** Input follows **
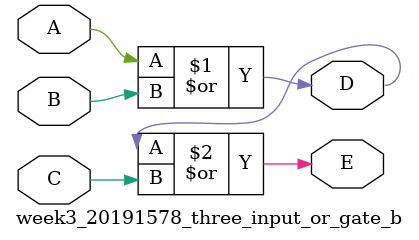
<source format=v>
`timescale 1ns / 1ps


module week3_20191578_three_input_or_gate_b(
    input A,
    input B,
    input C,
    output D,
    output E
    );
    
    assign D = A | B;
    assign E = D | C;
    
endmodule

</source>
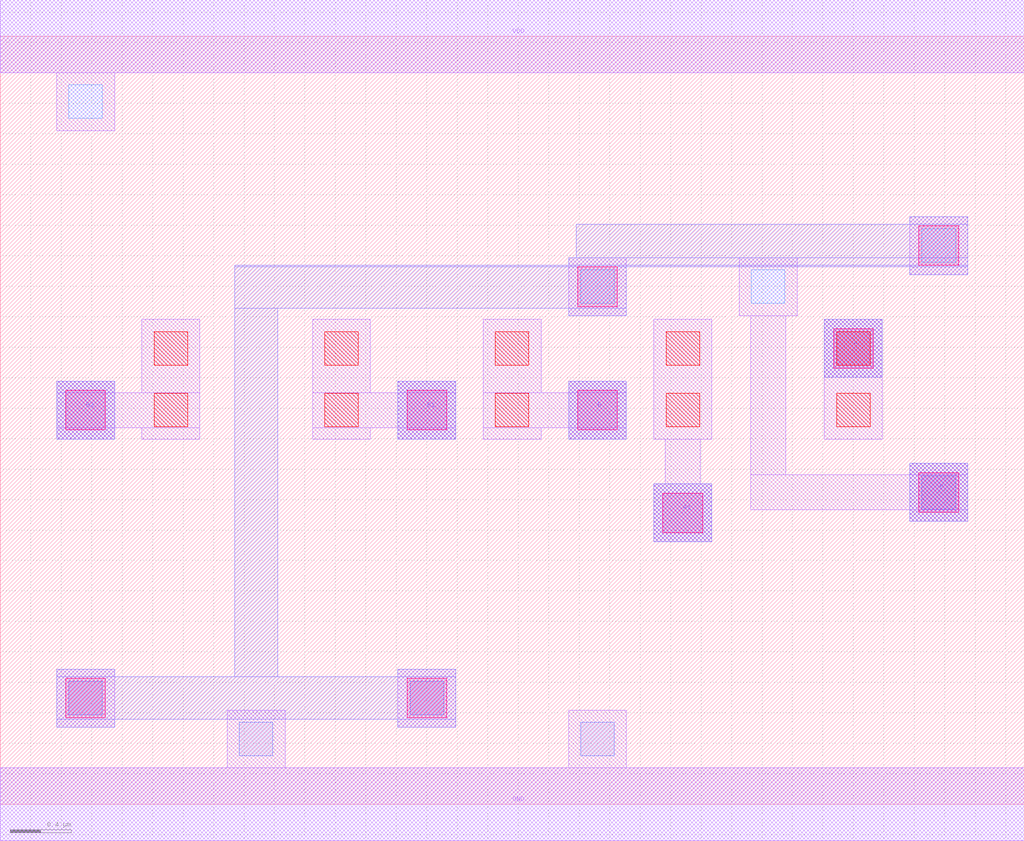
<source format=lef>
MACRO AOI23
 CLASS CORE ;
 FOREIGN AOI23 0 0 ;
 SIZE 6.72 BY 5.04 ;
 ORIGIN 0 0 ;
 SYMMETRY X Y R90 ;
 SITE unit ;
  PIN VDD
   DIRECTION INOUT ;
   USE POWER ;
   SHAPE ABUTMENT ;
    PORT
     CLASS CORE ;
       LAYER met1 ;
        RECT 0.00000000 4.80000000 6.72000000 5.28000000 ;
    END
  END VDD

  PIN GND
   DIRECTION INOUT ;
   USE POWER ;
   SHAPE ABUTMENT ;
    PORT
     CLASS CORE ;
       LAYER met1 ;
        RECT 0.00000000 -0.24000000 6.72000000 0.24000000 ;
    END
  END GND

  PIN Y
   DIRECTION INOUT ;
   USE SIGNAL ;
   SHAPE ABUTMENT ;
    PORT
     CLASS CORE ;
       LAYER met2 ;
        RECT 5.97000000 1.85700000 6.35000000 2.23700000 ;
    END
  END Y

  PIN A
   DIRECTION INOUT ;
   USE SIGNAL ;
   SHAPE ABUTMENT ;
    PORT
     CLASS CORE ;
       LAYER met2 ;
        RECT 5.41000000 2.80200000 5.79000000 3.18200000 ;
    END
  END A

  PIN B1
   DIRECTION INOUT ;
   USE SIGNAL ;
   SHAPE ABUTMENT ;
    PORT
     CLASS CORE ;
       LAYER met2 ;
        RECT 2.61000000 2.39700000 2.99000000 2.77700000 ;
    END
  END B1

  PIN A1
   DIRECTION INOUT ;
   USE SIGNAL ;
   SHAPE ABUTMENT ;
    PORT
     CLASS CORE ;
       LAYER met2 ;
        RECT 4.29000000 1.72200000 4.67000000 2.10200000 ;
    END
  END A1

  PIN B
   DIRECTION INOUT ;
   USE SIGNAL ;
   SHAPE ABUTMENT ;
    PORT
     CLASS CORE ;
       LAYER met2 ;
        RECT 3.73000000 2.39700000 4.11000000 2.77700000 ;
    END
  END B

  PIN B2
   DIRECTION INOUT ;
   USE SIGNAL ;
   SHAPE ABUTMENT ;
    PORT
     CLASS CORE ;
       LAYER met2 ;
        RECT 0.37000000 2.39700000 0.75000000 2.77700000 ;
    END
  END B2

 OBS
    LAYER polycont ;
     RECT 1.01000000 2.47700000 1.23000000 2.69700000 ;
     RECT 2.13000000 2.47700000 2.35000000 2.69700000 ;
     RECT 3.25000000 2.47700000 3.47000000 2.69700000 ;
     RECT 4.37000000 2.47700000 4.59000000 2.69700000 ;
     RECT 5.49000000 2.47700000 5.71000000 2.69700000 ;
     RECT 1.01000000 2.88200000 1.23000000 3.10200000 ;
     RECT 2.13000000 2.88200000 2.35000000 3.10200000 ;
     RECT 3.25000000 2.88200000 3.47000000 3.10200000 ;
     RECT 4.37000000 2.88200000 4.59000000 3.10200000 ;
     RECT 5.49000000 2.88200000 5.71000000 3.10200000 ;

    LAYER pdiffc ;
     RECT 3.81000000 3.28700000 4.03000000 3.50700000 ;
     RECT 4.93000000 3.28700000 5.15000000 3.50700000 ;
     RECT 6.05000000 3.55700000 6.27000000 3.77700000 ;
     RECT 0.45000000 4.50200000 0.67000000 4.72200000 ;

    LAYER ndiffc ;
     RECT 1.57000000 0.31700000 1.79000000 0.53700000 ;
     RECT 3.81000000 0.31700000 4.03000000 0.53700000 ;
     RECT 0.45000000 0.58700000 0.67000000 0.80700000 ;
     RECT 2.69000000 0.58700000 2.91000000 0.80700000 ;
     RECT 6.05000000 1.93700000 6.27000000 2.15700000 ;

    LAYER met1 ;
     RECT 0.00000000 -0.24000000 6.72000000 0.24000000 ;
     RECT 1.49000000 0.24000000 1.87000000 0.61700000 ;
     RECT 3.73000000 0.24000000 4.11000000 0.61700000 ;
     RECT 0.37000000 0.50700000 0.75000000 0.88700000 ;
     RECT 2.61000000 0.50700000 2.99000000 0.88700000 ;
     RECT 0.37000000 2.39700000 0.75000000 2.47200000 ;
     RECT 0.93000000 2.39700000 1.31000000 2.47200000 ;
     RECT 0.37000000 2.47200000 1.31000000 2.70200000 ;
     RECT 0.37000000 2.70200000 0.75000000 2.77700000 ;
     RECT 0.93000000 2.70200000 1.31000000 3.18200000 ;
     RECT 2.05000000 2.39700000 2.43000000 2.47200000 ;
     RECT 2.61000000 2.39700000 2.99000000 2.47200000 ;
     RECT 2.05000000 2.47200000 2.99000000 2.70200000 ;
     RECT 2.61000000 2.70200000 2.99000000 2.77700000 ;
     RECT 2.05000000 2.70200000 2.43000000 3.18200000 ;
     RECT 3.17000000 2.39700000 3.55000000 2.47200000 ;
     RECT 3.73000000 2.39700000 4.11000000 2.47200000 ;
     RECT 3.17000000 2.47200000 4.11000000 2.70200000 ;
     RECT 3.73000000 2.70200000 4.11000000 2.77700000 ;
     RECT 3.17000000 2.70200000 3.55000000 3.18200000 ;
     RECT 4.29000000 1.72200000 4.67000000 2.10200000 ;
     RECT 4.36500000 2.10200000 4.59500000 2.39700000 ;
     RECT 4.29000000 2.39700000 4.67000000 3.18200000 ;
     RECT 5.41000000 2.39700000 5.79000000 3.18200000 ;
     RECT 3.73000000 3.20700000 4.11000000 3.58700000 ;
     RECT 5.97000000 1.85700000 6.35000000 1.93200000 ;
     RECT 4.92500000 1.93200000 6.35000000 2.16200000 ;
     RECT 5.97000000 2.16200000 6.35000000 2.23700000 ;
     RECT 4.92500000 2.16200000 5.15500000 3.20700000 ;
     RECT 4.85000000 3.20700000 5.23000000 3.58700000 ;
     RECT 5.97000000 3.47700000 6.35000000 3.85700000 ;
     RECT 0.37000000 4.42200000 0.75000000 4.80000000 ;
     RECT 0.00000000 4.80000000 6.72000000 5.28000000 ;

    LAYER via1 ;
     RECT 0.43000000 0.56700000 0.69000000 0.82700000 ;
     RECT 2.67000000 0.56700000 2.93000000 0.82700000 ;
     RECT 4.35000000 1.78200000 4.61000000 2.04200000 ;
     RECT 6.03000000 1.91700000 6.29000000 2.17700000 ;
     RECT 0.43000000 2.45700000 0.69000000 2.71700000 ;
     RECT 2.67000000 2.45700000 2.93000000 2.71700000 ;
     RECT 3.79000000 2.45700000 4.05000000 2.71700000 ;
     RECT 5.47000000 2.86200000 5.73000000 3.12200000 ;
     RECT 3.79000000 3.26700000 4.05000000 3.52700000 ;
     RECT 6.03000000 3.53700000 6.29000000 3.79700000 ;

    LAYER met2 ;
     RECT 4.29000000 1.72200000 4.67000000 2.10200000 ;
     RECT 5.97000000 1.85700000 6.35000000 2.23700000 ;
     RECT 0.37000000 2.39700000 0.75000000 2.77700000 ;
     RECT 2.61000000 2.39700000 2.99000000 2.77700000 ;
     RECT 3.73000000 2.39700000 4.11000000 2.77700000 ;
     RECT 5.41000000 2.80200000 5.79000000 3.18200000 ;
     RECT 0.37000000 0.50700000 0.75000000 0.55700000 ;
     RECT 2.61000000 0.50700000 2.99000000 0.55700000 ;
     RECT 0.37000000 0.55700000 2.99000000 0.83700000 ;
     RECT 0.37000000 0.83700000 0.75000000 0.88700000 ;
     RECT 2.61000000 0.83700000 2.99000000 0.88700000 ;
     RECT 1.54000000 0.83700000 1.82000000 3.25700000 ;
     RECT 3.73000000 3.20700000 4.11000000 3.25700000 ;
     RECT 1.54000000 3.25700000 4.11000000 3.52700000 ;
     RECT 5.97000000 3.47700000 6.35000000 3.52700000 ;
     RECT 1.54000000 3.52700000 6.35000000 3.53700000 ;
     RECT 3.73000000 3.53700000 6.35000000 3.58700000 ;
     RECT 3.78000000 3.58700000 6.35000000 3.80700000 ;
     RECT 5.97000000 3.80700000 6.35000000 3.85700000 ;

 END
END AOI23

</source>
** End of Input **
Assignment :: Whenever "source" occurs in a line of the entries, copy that line.

Solution to the exercise ::
<source format=v>
</source>
<source format=lef>
</source>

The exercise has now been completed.